• What you need to do:
Repeat the data verbatim, images excluded.

• Data extract:
^^^^^^^^^^^^^^^^

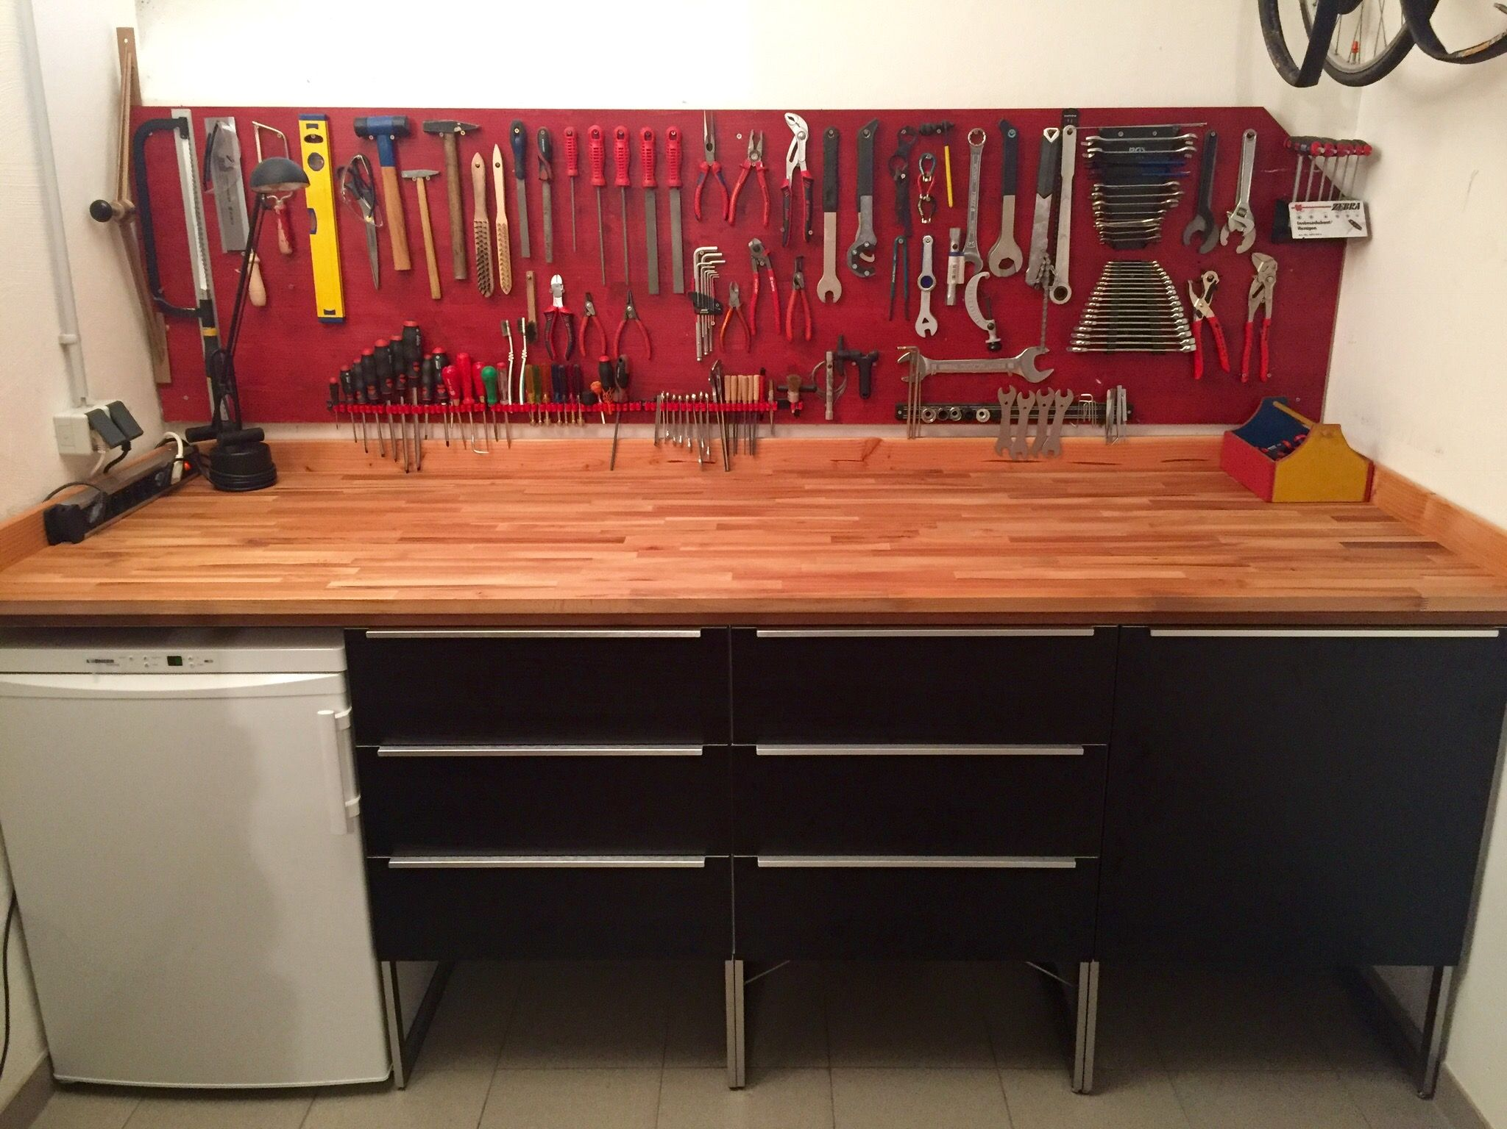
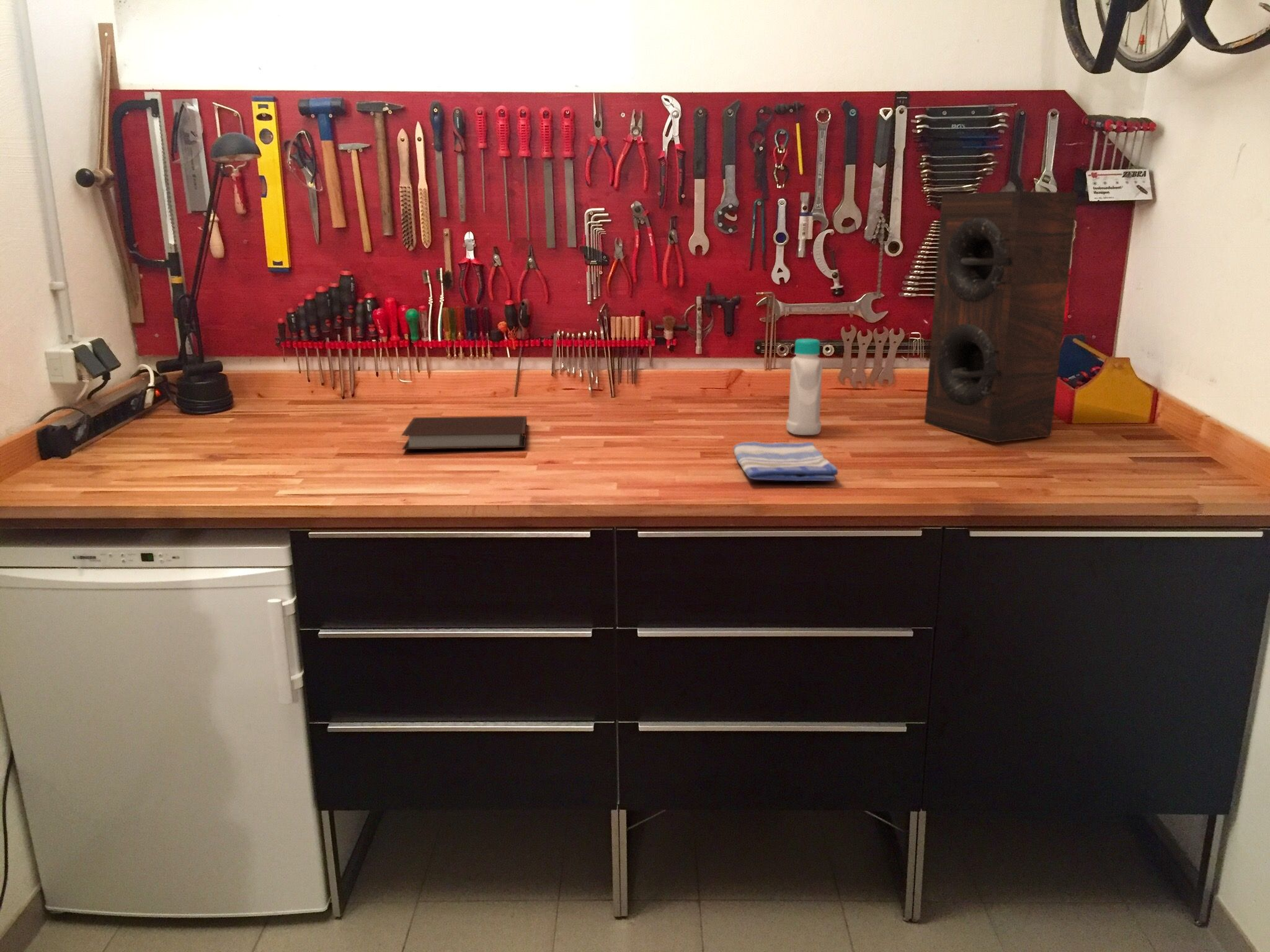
+ speaker [924,190,1078,443]
+ dish towel [733,441,838,482]
+ bottle [786,338,823,436]
+ notebook [401,415,528,450]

^^^^^^^^^^^^^^^^

• Response:
+ speaker [924,190,1078,443]
+ dish towel [733,441,838,482]
+ bottle [786,338,823,436]
+ notebook [401,415,528,450]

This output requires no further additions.